Já Renan Filho deve ter Renan Calheiros (MDB) e o deputado estadual José Wanderley Neto (MDB), conhecido como Dr. Wanderley, como concorrentes ao Senado. Faltando uma hora para o fechamento da Justiça Eleitora, a chapa concorrente ainda não foi oficializada, assim como a candidatura de Marina Candia.
Faltando uma hora para o sistema da Justiça Eleitoral fechar, apenas Lenilda Luna (UP) e Márcio Jambo (Democrata) estavam registrados para concorrer ao governo do estado e Alexandre Fleming (UP), Davi Davino Filho (Republicanos) e Mariedson (Democrata) para o Senado. O prazo se encerra às 19h.
De acordo com o colunista do GLOBO Lauro Jardim, JHC havia dito na última quinta-feira que seria candidato ao Senado numa reunião fora da agenda. Agora, o ex-prefeito vai enfrentar a família Calheiros, apoiada por Lula, mas evita entrar em rota de colisão com o seu aliado Arthur Lira.

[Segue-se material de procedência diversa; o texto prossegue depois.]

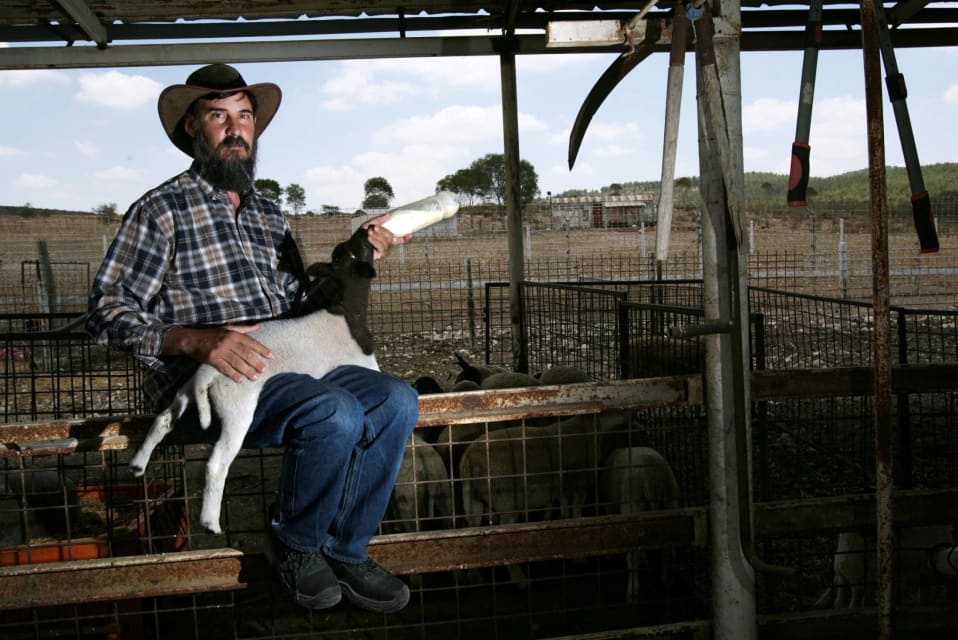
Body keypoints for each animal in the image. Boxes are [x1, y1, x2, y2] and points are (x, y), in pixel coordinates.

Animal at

Na avaliação de diferentes forças políticas de Alagoas, JHC poderia ter mais chances de vitória em uma disputa pelo Senado do que pelo governo. Para o Senado, o estado elegerá dois representantes em 2026, enquanto apenas um candidato será eleito governador. No entanto, ele é competitivo nos dois cenários.
Indefinição
No ano passado, quando ainda estava filiado ao PL , o ex-prefeito se reuniu com o presidente Lula para viabilizar a indicação da sua tia, Marluce Caldas, como ministra do STJ. Relatos de pessoas envolvidas nas tratativas, à época, apontaram que naquele momento ele fechou um acordo com Lula para disputar uma das duas vagas ao Senado neste ano. Com isso, Renan Filho seria o franco favorito para voltar a ser governador do estado.

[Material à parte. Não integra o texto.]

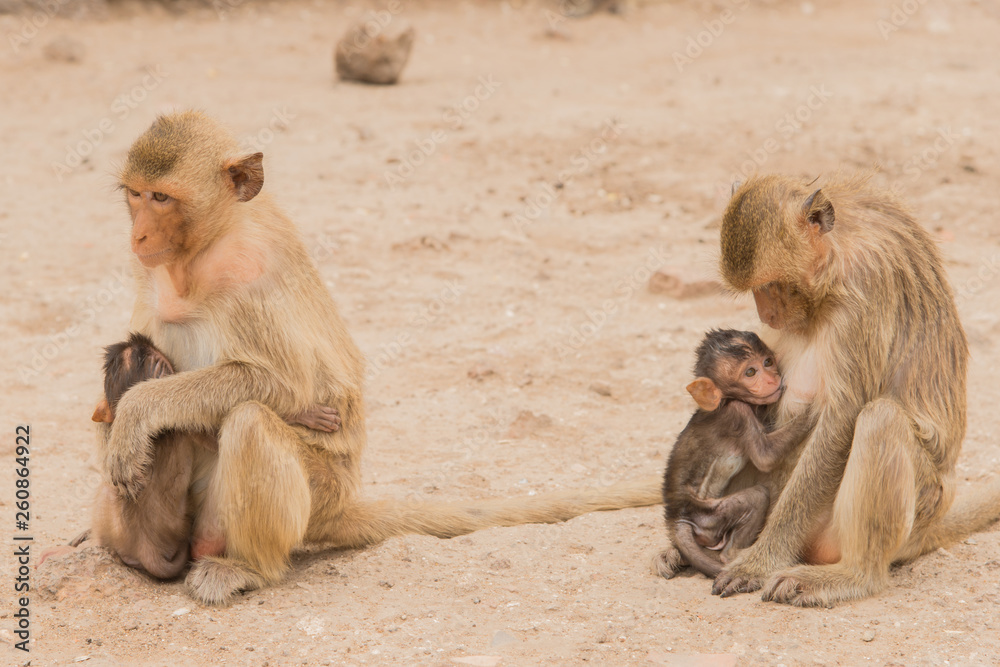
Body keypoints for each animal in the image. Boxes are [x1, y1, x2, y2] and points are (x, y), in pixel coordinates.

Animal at [654, 329, 815, 579]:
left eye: (767, 362)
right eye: (750, 372)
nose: (772, 379)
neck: (726, 400)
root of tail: (676, 518)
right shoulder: (738, 413)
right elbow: (765, 457)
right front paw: (815, 409)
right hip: (709, 518)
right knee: (757, 497)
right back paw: (731, 556)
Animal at [708, 173, 1000, 607]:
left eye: (774, 284)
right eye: (757, 290)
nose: (766, 312)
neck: (839, 249)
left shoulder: (865, 286)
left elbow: (843, 418)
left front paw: (761, 560)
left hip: (915, 511)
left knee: (881, 418)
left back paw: (855, 575)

JHC saiu do PL no final de março, quando foi destituído do comando estadual do partido pelo presidente nacional, Valdemar Costa Neto. O ex-prefeito ficou insatisfeito por não ter autonomia para formar sua chapa, uma vez que o partido já tinha uma vaga reservada justamente a Lira, e passou a presidir o diretório local do PSDB disposto a organizar seu próprio arranjo.
Nos últimos dias, Flávio Bolsonaro fez um aceno a JHC, sugerindo que sua mulher, Marina Candia (PSDB), concorra ao Senado ao lado de Lira. A sugestão de Flávio agradava a JHC e acabou se confirmando, mas é vista por Lira como prejudicial a seus planos, por acentuar a concorrência.
Interlocutores de Lira e de Lula mostravam nos bastidores irritação com o ex-prefeito, que também é pressionado pelo avanço de uma investigação da Polícia Federal sobre aportes da capital alagoana no Banco Master durante sua gestão.
Na segunda-feira, a PF deflagrou operação para apurar o que levou o instituto de previdência de Maceió a comprar R$ 97 milhões em papéis do Master, posteriormente liquidado por gestão fraudulenta. No mesmo dia, JHC foi ao encontro de Lula em Brasília, segundo interlocutores do presidente e do ex-prefeito.
Dois dias depois, o Senado aprovou uma mensagem presidencial enviada por Lula que autoriza a prefeitura de Maceió a contrair um empréstimo de US$ 150 milhões com o Banco dos Brics, dirigido pela ex-presidente Dilma Rousseff. A mensagem foi relatada por Eudócia Caldas, que associou a liberação dos recursos à implantação de um corredor BRT com 450 novos ônibus, projeto apresentado como uma das vitrines da gestão de JHC em Maceió.